— START OF Given records —
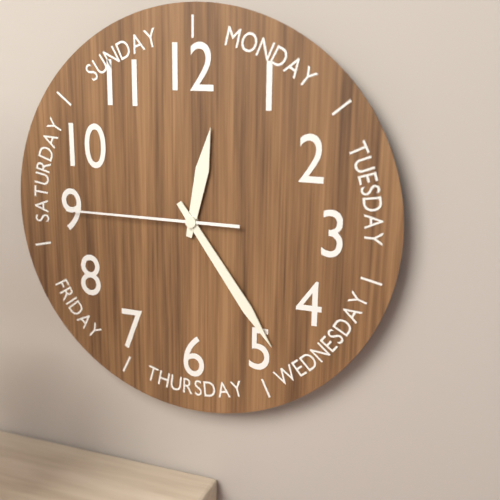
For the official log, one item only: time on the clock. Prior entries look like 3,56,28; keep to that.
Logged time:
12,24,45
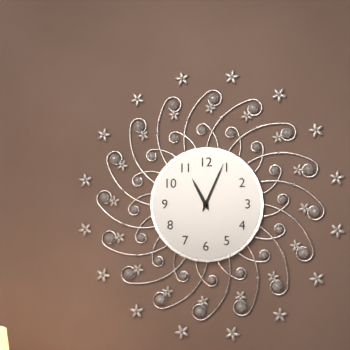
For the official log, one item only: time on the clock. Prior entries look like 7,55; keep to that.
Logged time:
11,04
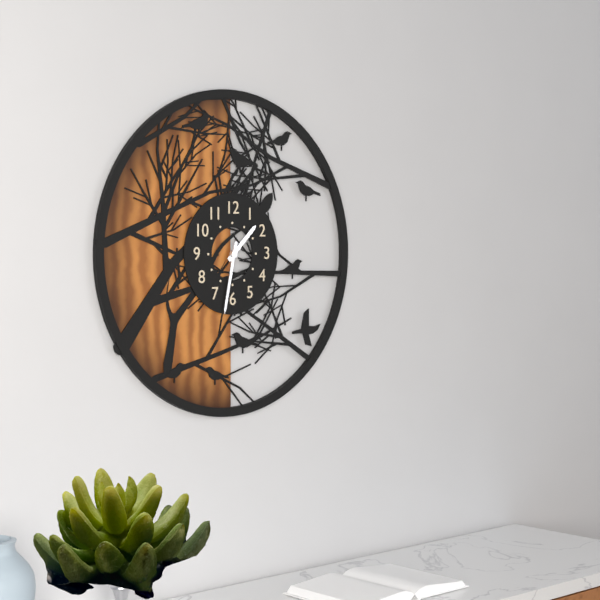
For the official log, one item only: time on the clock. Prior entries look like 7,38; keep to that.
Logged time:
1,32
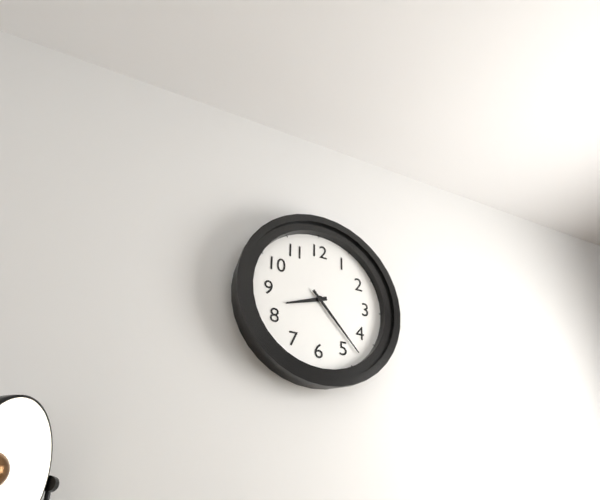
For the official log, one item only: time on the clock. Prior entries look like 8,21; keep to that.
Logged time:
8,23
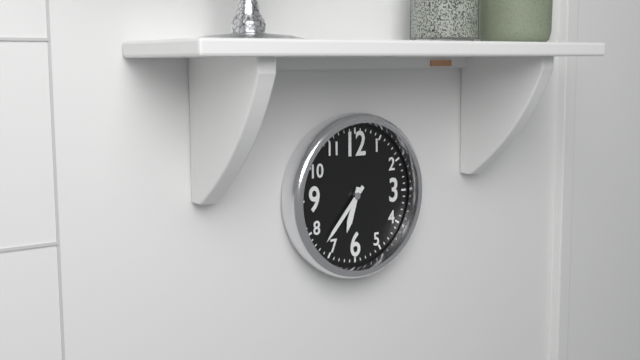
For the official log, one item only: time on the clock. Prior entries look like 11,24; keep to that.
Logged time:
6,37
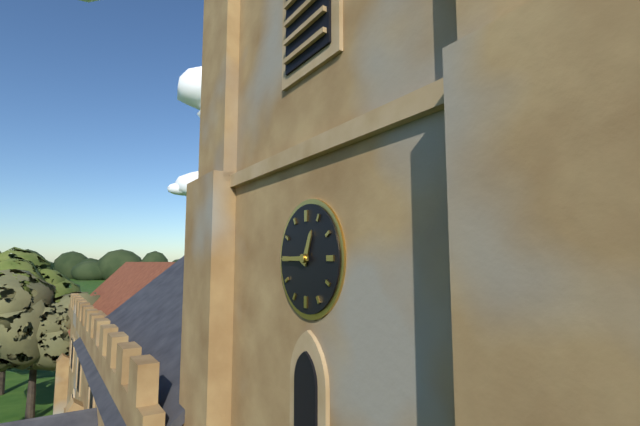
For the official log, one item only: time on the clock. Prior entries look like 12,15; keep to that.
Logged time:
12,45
— END OF Given records —
Select and copy each line of the items above that contains the word "official". The match is case-sensitive.

For the official log, one item only: time on the clock. Prior entries look like 3,56,28; keep to that.
For the official log, one item only: time on the clock. Prior entries look like 7,55; keep to that.
For the official log, one item only: time on the clock. Prior entries look like 7,38; keep to that.
For the official log, one item only: time on the clock. Prior entries look like 8,21; keep to that.
For the official log, one item only: time on the clock. Prior entries look like 11,24; keep to that.
For the official log, one item only: time on the clock. Prior entries look like 12,15; keep to that.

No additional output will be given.